Christopher Cook has worked in monochrome for twenty years, having developed an idiosyncratic medium from graphite powder and resin. These works have been the subject of many international solo exhibitions including at Heidelberger Kunstverein Germany, Yokohama Art Museum Japan, Today Art Museum Beijing, Memphis Art Museum USA and Ryan Lee Gallery New York, as well as in the UK at Towner Art Gallery Eastbourne, and the Ferens Gallery Hull. His work received a prize at John Moores XXI and first prize in the New Light exhibition 2017-18, and is held in major international collections, including Cleveland Museum USA, Minneapolis Museum of Art, USA, Yokohama Museum of Art, Japan, Yale Centre for British Art, USA, the British Museum UK, Fitzwilliam Museum Cambridge UK, and four works in the Metropolitan Museum of Art New York.

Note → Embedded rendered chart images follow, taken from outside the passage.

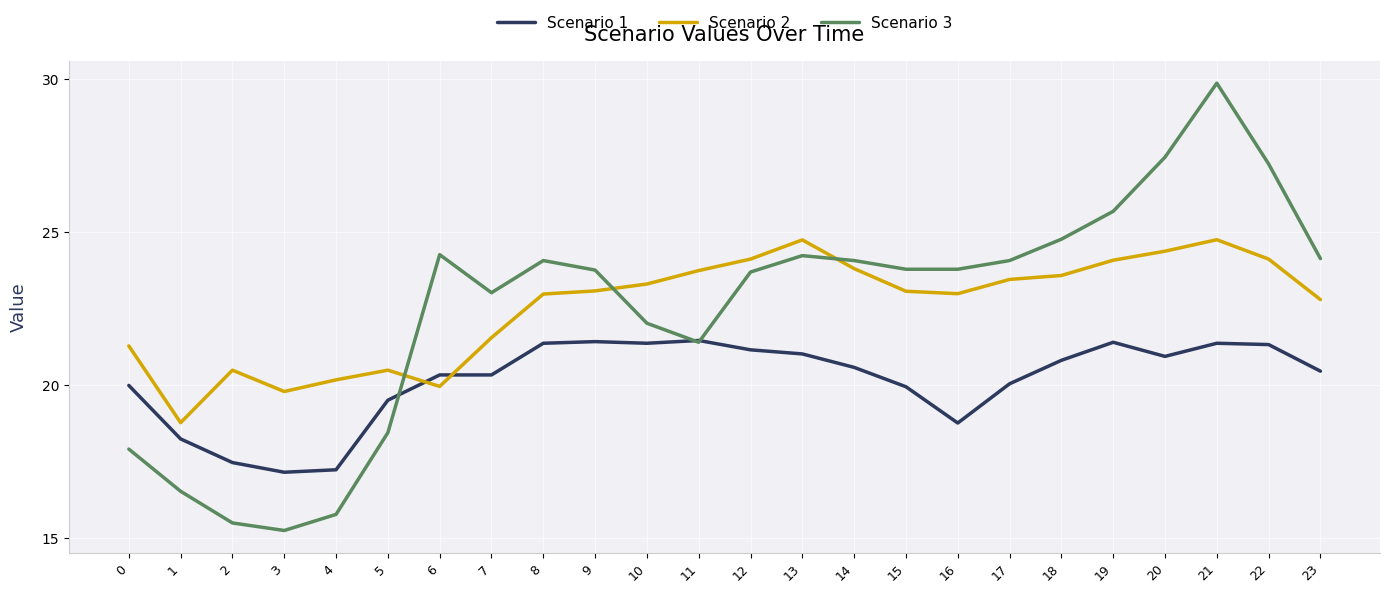

What is the difference between the maximum and minimum values in the Scenario 1 series?

4.3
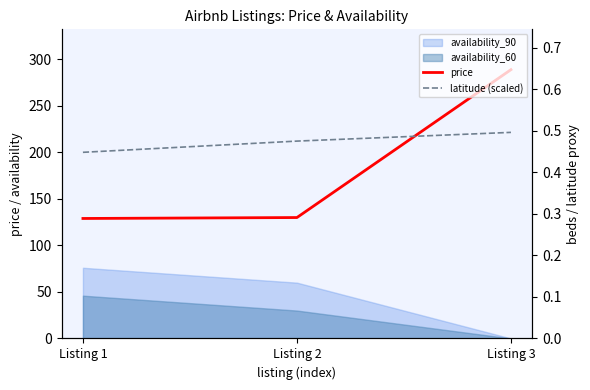

The value of price at Listing 2 is 130.0. True or false?

True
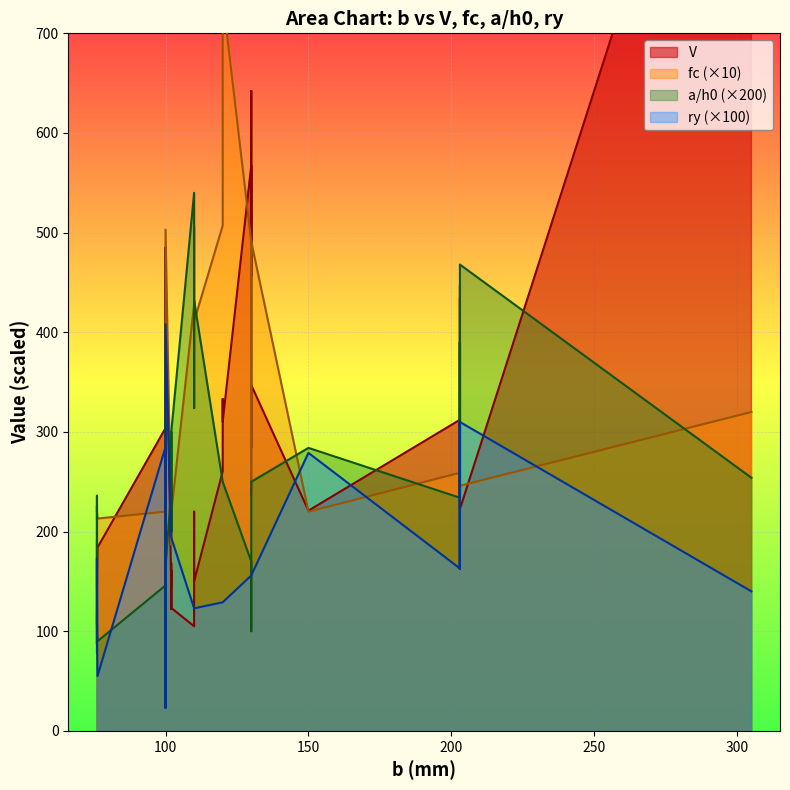

Is it true that fc equals 15.9 at 13?

False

Cook appreciates Odilon Redon’s position that “one must respect black, nothing prostitutes it. It does not please the eye and it awakens no sensuality. It is the agent of the mind far more than the most beautiful colour of the palette or prism”. He also speaks of connections between the use of greyscale and early photography, and of how his process combines aspects of both drawing and painting.
His current graphite images are based on 17th century Dutch Still Life painting, a preoccupation that began with simple transpositions of major paintings, but has now become an important series. Of these works Cook says:
“A clear intention of the Dutch genre is as display of wealth and power, and the closer I looked, the more the genre seemed to represent colonialist expansionism and a ‘coming of age’ of capitalism and materialism. This invited the insertion of elements to explore contemporary implications of the tradition, elements suggestive of capitalist discord: exploitation, conflict, protectionism. I want to maintain a balance between reverence for the original works and this destabilising tendency”.